PYROLATOR

Inland / Ausland

Letztes Jahr hatte Kurt Dahlke aka „Pyrolator“, Komponist, Musiker und Softwareprogrammierer, Gründungsmitglied von DAF, Mitbegründer des Schallplattenlabels und Musikverlages Ata Tak und Mitstreiter von DER PLAN und damit einer der Wegbereiter deutscher Elektronikmusik in den späten Siebzigern und frühen Achtzigern, ein neues Album namens „Neuland“ aufgenommen.

32 Jahre nach seinem ersten Album „Inland“ und 24 Jahre nach seinem letzten Album „Traumland“ von 1987. Dieser große zeitliche Abstand manifestierte sich auch deutlich in der Musik, denn von der früheren Protesthaltung oder musikalischen Radikalität eines Albums wie „Inland“ war auf „Neuland“ mit seiner geschmackvollen, wenn auch konventionellen elektronischen Clubmusik nicht mehr allzu viel zu spüren.

Die ursprünglich 12 Stücke (die bereits bei früheren Rereleases auf 18 aufgestockt wurden) spannten den Bogen von Industrial zu Ambient-Elektronik, wofür natürlich bereits einige Jahre zuvor andere Bands wie THROBBING GRISTLE in England oder hierzulande KLUSTER beziehungsweise CLUSTER den Grundstein gelegt hatten.

Dennoch beeindruckt „Inland“ auch heute noch durch seine kompromisslose Soundästhetik, die entweder brutal disharmonisch ist oder sogar zeitgenössischen Synthie-Pop und dessen naiv-fröhliche Melodiösität aufgreift.

Im Gegensatz zu vielen anderen Elektronik-Platten dieser Zeit hört man „Inland“ überraschenderweise in keiner Sekunde an, dass das Album inzwischen über 30 Jahre alt ist. Ein erstaunlich zeitloses Werk, das sogar regelrecht modern klingt, eingespielt mit dem Korg MS-20, einem der legendärsten Analogsynthesizer der späten Siebziger.

Darüber hinaus ist „Inland“ der wortlose Ausdruck von Dahlkes damaliger Protesthaltung, und vielleicht mehr Punk als so manche damalige Punk-Platte. Zwei Jahre später bei „Ausland“ (auch dieses Rerelease wurde wie bei früheren CD-Versionen um acht Bonustracks erweitert) sah die Welt dann schon etwas fröhlicher aus und lässt sich musikalisch etwas besser in Einklang mit Dahlkes aktuellem Schaffen bringen.
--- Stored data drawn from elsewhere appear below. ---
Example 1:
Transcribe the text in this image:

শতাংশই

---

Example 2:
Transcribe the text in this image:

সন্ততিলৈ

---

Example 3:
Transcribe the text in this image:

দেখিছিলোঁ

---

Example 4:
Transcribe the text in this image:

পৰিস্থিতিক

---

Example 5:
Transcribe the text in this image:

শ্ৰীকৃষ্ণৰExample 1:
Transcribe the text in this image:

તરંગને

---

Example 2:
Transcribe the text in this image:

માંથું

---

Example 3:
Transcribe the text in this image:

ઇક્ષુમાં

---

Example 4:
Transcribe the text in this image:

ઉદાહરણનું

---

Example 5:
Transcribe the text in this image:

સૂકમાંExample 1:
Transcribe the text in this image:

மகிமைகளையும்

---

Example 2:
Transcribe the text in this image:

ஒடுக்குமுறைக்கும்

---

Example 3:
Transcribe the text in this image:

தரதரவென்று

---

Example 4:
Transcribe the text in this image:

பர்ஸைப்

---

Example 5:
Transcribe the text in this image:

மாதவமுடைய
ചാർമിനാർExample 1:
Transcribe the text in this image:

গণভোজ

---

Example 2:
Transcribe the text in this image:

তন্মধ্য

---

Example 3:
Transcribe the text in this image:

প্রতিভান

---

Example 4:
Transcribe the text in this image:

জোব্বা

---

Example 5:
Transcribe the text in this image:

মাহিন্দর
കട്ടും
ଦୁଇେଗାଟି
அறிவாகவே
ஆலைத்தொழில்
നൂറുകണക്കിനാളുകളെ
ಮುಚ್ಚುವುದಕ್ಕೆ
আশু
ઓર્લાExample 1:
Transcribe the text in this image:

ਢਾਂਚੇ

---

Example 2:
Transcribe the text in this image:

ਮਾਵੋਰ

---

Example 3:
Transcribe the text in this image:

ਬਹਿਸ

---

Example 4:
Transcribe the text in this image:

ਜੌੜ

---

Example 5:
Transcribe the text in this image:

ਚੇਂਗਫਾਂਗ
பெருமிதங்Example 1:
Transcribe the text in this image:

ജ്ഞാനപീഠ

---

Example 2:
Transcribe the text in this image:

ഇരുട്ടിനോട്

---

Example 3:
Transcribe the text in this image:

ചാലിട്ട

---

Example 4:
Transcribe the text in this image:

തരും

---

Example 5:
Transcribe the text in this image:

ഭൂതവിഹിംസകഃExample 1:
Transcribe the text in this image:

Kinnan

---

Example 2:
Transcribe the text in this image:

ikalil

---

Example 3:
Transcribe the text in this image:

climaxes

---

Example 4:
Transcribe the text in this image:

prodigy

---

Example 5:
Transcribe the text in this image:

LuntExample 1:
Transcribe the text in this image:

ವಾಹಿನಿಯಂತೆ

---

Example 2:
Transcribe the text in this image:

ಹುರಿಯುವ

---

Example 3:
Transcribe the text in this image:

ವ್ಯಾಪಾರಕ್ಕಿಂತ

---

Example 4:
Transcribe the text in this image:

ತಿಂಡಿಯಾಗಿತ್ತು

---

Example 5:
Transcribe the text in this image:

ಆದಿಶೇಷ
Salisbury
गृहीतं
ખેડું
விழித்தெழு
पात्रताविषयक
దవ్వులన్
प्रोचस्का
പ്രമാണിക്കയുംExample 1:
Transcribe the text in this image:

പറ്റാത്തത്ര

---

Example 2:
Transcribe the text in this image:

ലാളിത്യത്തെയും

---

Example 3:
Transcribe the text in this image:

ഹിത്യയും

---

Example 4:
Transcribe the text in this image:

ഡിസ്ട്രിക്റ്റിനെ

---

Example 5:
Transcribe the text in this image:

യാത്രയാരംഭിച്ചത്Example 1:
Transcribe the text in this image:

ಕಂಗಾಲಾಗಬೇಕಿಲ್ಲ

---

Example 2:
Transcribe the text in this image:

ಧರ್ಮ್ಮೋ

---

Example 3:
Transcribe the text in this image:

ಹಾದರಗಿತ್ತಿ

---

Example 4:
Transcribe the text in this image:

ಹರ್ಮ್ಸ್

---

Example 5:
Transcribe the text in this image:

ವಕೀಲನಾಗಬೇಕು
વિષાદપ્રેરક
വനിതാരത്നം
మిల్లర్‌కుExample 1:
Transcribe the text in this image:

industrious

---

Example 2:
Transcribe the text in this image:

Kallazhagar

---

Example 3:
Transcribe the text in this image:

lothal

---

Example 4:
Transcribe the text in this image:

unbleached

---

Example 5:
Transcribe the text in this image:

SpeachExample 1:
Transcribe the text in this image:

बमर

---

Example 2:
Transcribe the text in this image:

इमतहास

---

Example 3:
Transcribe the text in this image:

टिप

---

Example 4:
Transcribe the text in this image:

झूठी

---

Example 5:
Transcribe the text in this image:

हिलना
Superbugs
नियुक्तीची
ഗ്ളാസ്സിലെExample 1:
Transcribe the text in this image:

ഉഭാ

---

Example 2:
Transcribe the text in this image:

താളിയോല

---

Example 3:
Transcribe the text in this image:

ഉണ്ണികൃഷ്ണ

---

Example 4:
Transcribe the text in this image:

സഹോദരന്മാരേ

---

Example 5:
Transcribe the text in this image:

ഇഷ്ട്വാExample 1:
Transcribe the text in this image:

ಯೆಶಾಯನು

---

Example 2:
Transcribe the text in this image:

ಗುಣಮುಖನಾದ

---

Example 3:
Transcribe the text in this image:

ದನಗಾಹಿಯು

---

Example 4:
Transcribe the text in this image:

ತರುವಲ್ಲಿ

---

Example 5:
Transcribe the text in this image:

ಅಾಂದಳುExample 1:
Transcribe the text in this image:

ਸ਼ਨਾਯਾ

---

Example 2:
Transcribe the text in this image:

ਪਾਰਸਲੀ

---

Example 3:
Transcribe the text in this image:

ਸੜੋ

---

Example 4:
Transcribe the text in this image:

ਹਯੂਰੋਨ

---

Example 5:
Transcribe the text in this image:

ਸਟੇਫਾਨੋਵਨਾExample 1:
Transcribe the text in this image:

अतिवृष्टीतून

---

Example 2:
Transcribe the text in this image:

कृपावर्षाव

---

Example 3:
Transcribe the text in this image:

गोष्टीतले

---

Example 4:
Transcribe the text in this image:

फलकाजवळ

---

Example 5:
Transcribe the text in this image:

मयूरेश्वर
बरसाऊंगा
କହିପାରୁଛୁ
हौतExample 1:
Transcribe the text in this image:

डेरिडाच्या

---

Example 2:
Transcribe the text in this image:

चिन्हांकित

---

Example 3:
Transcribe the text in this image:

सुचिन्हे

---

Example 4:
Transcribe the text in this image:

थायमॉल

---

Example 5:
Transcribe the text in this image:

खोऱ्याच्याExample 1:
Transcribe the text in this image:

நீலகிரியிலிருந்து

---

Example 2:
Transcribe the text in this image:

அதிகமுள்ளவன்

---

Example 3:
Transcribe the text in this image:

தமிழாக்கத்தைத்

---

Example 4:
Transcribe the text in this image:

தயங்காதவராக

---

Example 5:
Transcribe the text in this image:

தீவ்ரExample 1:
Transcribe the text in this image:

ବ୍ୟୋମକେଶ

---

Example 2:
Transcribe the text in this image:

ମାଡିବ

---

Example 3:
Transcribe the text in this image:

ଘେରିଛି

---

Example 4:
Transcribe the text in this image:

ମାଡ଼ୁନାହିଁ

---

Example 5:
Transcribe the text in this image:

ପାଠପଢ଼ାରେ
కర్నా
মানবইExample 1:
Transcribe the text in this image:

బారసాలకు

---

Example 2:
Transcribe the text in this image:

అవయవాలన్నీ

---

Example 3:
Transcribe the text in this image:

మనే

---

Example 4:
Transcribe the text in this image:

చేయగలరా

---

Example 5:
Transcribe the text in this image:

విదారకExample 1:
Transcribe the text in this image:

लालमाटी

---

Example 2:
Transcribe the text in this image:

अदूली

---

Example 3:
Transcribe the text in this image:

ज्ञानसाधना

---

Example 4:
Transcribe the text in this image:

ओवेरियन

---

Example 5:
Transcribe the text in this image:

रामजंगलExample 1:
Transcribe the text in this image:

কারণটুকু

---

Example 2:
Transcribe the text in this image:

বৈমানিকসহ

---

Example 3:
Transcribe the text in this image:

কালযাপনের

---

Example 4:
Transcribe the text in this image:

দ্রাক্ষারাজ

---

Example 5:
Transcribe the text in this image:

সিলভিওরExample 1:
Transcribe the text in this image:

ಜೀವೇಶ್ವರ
Eingespielt wurde das Album mit DER PLAN-Mitstreiter wie Frank Fenstermacher oder Holger Hiller von PALAIS SCHAUMBURG. Im selben Jahr hatten DAF „Alles ist gut“ aufgenommen (mit „Der Mussolini“) und dieser Einfluss ist auch auf „Ausland“ zu spüren, das extrem funkige Elektro-Punk/NDW-Sounds enthält, mit dem Unterschied, dass Dahlkes textlicher Nonsens mehr aus der DER PLAN-Ecke kommt.

Ebenfalls gut heraushören kann man LIAISONS DANGEREUSES, gegründet vom ehemaligen DAF-Mitglied Chrislo Haas, oder auch die Schweizer YELLO. Sieht man mal von der teilweise etwas albernen textlichen Ebene ab, ist „Ausland“ rein musikalisch ähnlich zeitlos wie „Inland“, nur dass Dahlke hier deutlich stärker an zeitgenössischer Popmusik interessiert war – gänzlich auf schrägere experimentelle Momente verzichtet, hatte er dabei aber dennoch nicht.

Zwei absolut wegweisende Alben im Kontext deutscher Elektronikmusik, auch wenn diese innerhalb der damals grassierenden Deppen-NDW nie die Popularität von etwa DAF erreichten.